Die Menschen im ländlichen Raum bezahlen den gleichen Steuereuro
(Walter Steidl, Salzburger SPÖ-Chef)
Einig waren sich alle Diskutannt_innen bei der Forderung nach einer grundsätzlichen Reform der Gesundheitsversorgung im ländlichen Raum. So wurden sowohl die Einführung eines „Community-Nurse“-Modells nach skandinavischem Vorbild, als auch die Etablierung von Zubringerdiensten, die die Patienten direkt zu den jeweiligen Fachärzten bringen, diskutiert. Die Gewährleistung einer flächendeckende Gesundheitsversorgung im Land Salzburg ist für Walter Steidl von größter Bedeutung: „Die Menschen im ländlichen Raum bezahlen den gleichen Steuereuro, wie diejenigen, die in der Stadt Salzburg leben. Es kann nicht sein, dass die Leistungen, die sie im medizinischen Bereich dafür erhalten, einem Vergleich mit dem Zentralraum nicht standhalten. Das hat nichts mit Gerechtigkeit zu tun.“
Politisches Klein-Klein bringt keinen weiter
(Franz Fischler, ehemaliger EU-Kommissar für Landwirtschaft)

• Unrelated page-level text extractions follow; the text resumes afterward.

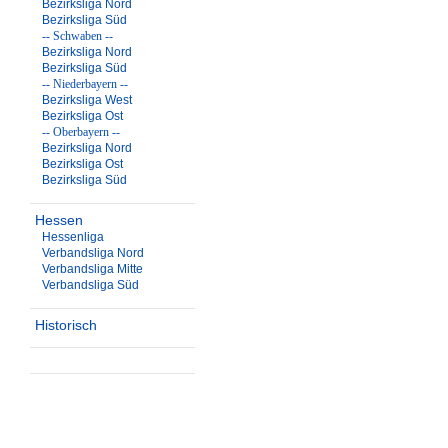
Bezirksliga Nord
Bezirksliga Süd
-- Schwaben --
Bezirksliga Nord
Bezirksliga Süd
-- Niederbayern --
Bezirksliga West
Bezirksliga Ost
-- Oberbayern --
Bezirksliga Nord
Bezirksliga Ost
Bezirksliga Süd
Hessen
Hessenliga
Verbandsliga Nord
Verbandsliga Mitte
Verbandsliga Süd
Historisch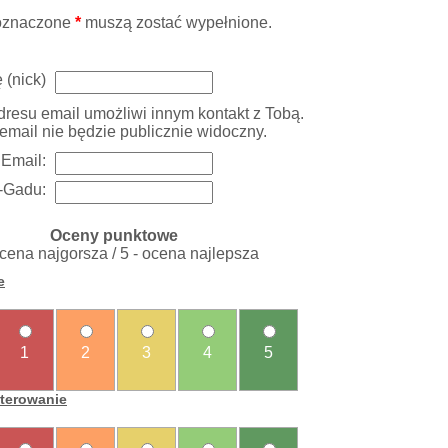
oznaczone
*
muszą zostać wypełnione.
 (nick)
resu email umożliwi innym kontakt z Tobą.
email nie będzie publicznie widoczny.
Email:
-Gadu:
Oceny punktowe
ocena najgorsza / 5 - ocena najlepsza
e
1
2
3
4
5
sterowanie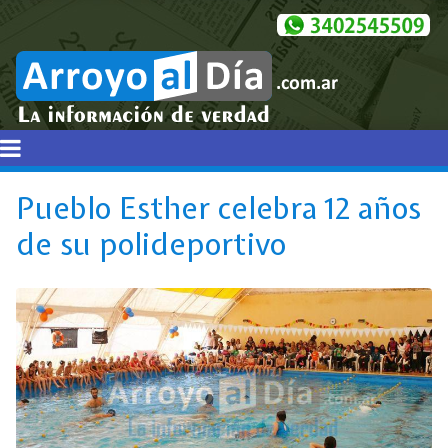
Pueblo Esther celebra 12 años
de su polideportivo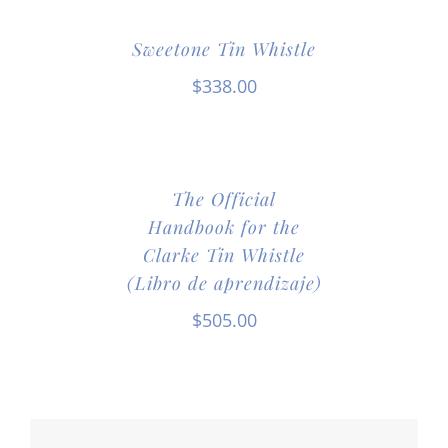
Sweetone Tin Whistle
$
338.00
The Official
Handbook for the
Clarke Tin Whistle
(Libro de aprendizaje)
$
505.00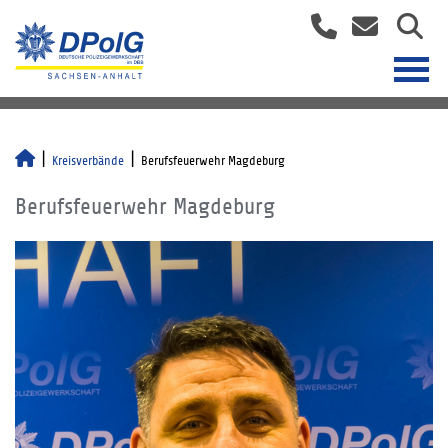
Kreisverbände
Berufsfeuerwehr Magdeburg
Berufsfeuerwehr Magdeburg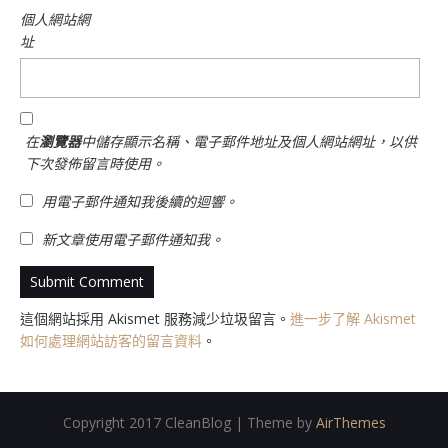
個人網站網
址
在
瀏覽器
中儲存顯示名稱、電子郵件地址及個人網站網址，以供
下次發佈留言時使用。
用電子郵件通知我後續的迴響。
新文章使用電子郵件通知我。
這個網站採用 Akismet 服務減少垃圾留言。
進一步了解 Akismet
如何處理網站訪客的留言資料
。
Copyright 2017 CleanBlog | Theme by
AirThemes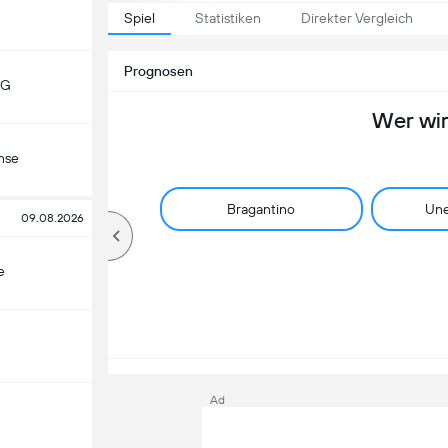
Spiel
Statistiken
Direkter Vergleich
Prognosen
MG
Wer wi
nse
Bragantino
Une
09.08.2026
e
Ad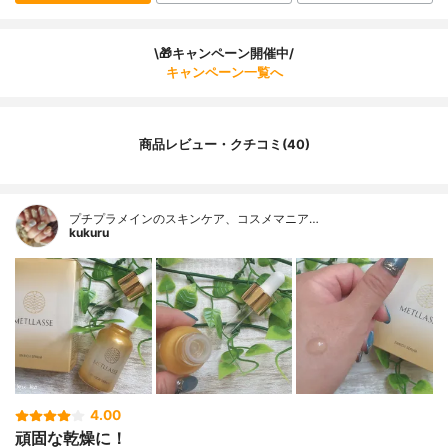
\🎁キャンペーン開催中/
キャンペーン一覧へ
商品レビュー・クチコミ(40)
プチプラメインのスキンケア、コスメマニア…
kukuru
4.00
頑固な乾燥に！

Professor Dirninger sah dabei vor allem die gegenwärtigen politischen Verantwortlichen in der Pflicht: „Der Blick in die Geschichte zeigt – nur wenn Zivilgesellschaft, die regionale Kreditwirtschaft und vor allem die Kommunalpolitik Hand in Hand arbeiten, ist es möglich den gegenwärtigen Trend der Landflucht Einhalt zu gebieten.“ Dementsprechend forderte der Wirtschaftshistoriker der Universität Salzburg, eine deutliche Besserstellung der Gemeinden im Finanzausgleich sowie eine Modernisierung des Vereinsrechts. Laut Dirninger wären diese Maßnahmen ein erster Schritt in die richtige Richtung, um die Chancen der ländlichen Gemeinden wieder zu verbessern.
Ähnlich sah dies auch Franz Fischler, der zum Abschluss der Veranstaltung eindringlich davor warnte, sich mit einfachen Scheinlösungen zufrieden zu geben. „Wir brauchen nun endlich spezifische Lösungen für die jeweiligen ländlichen Regionen. Politisches Klein-Klein auf Kosten der Familien bringt keinen weiter.“ – Eine Aussage, die bei allen Anwesenden für breite Zustimmung sorgte.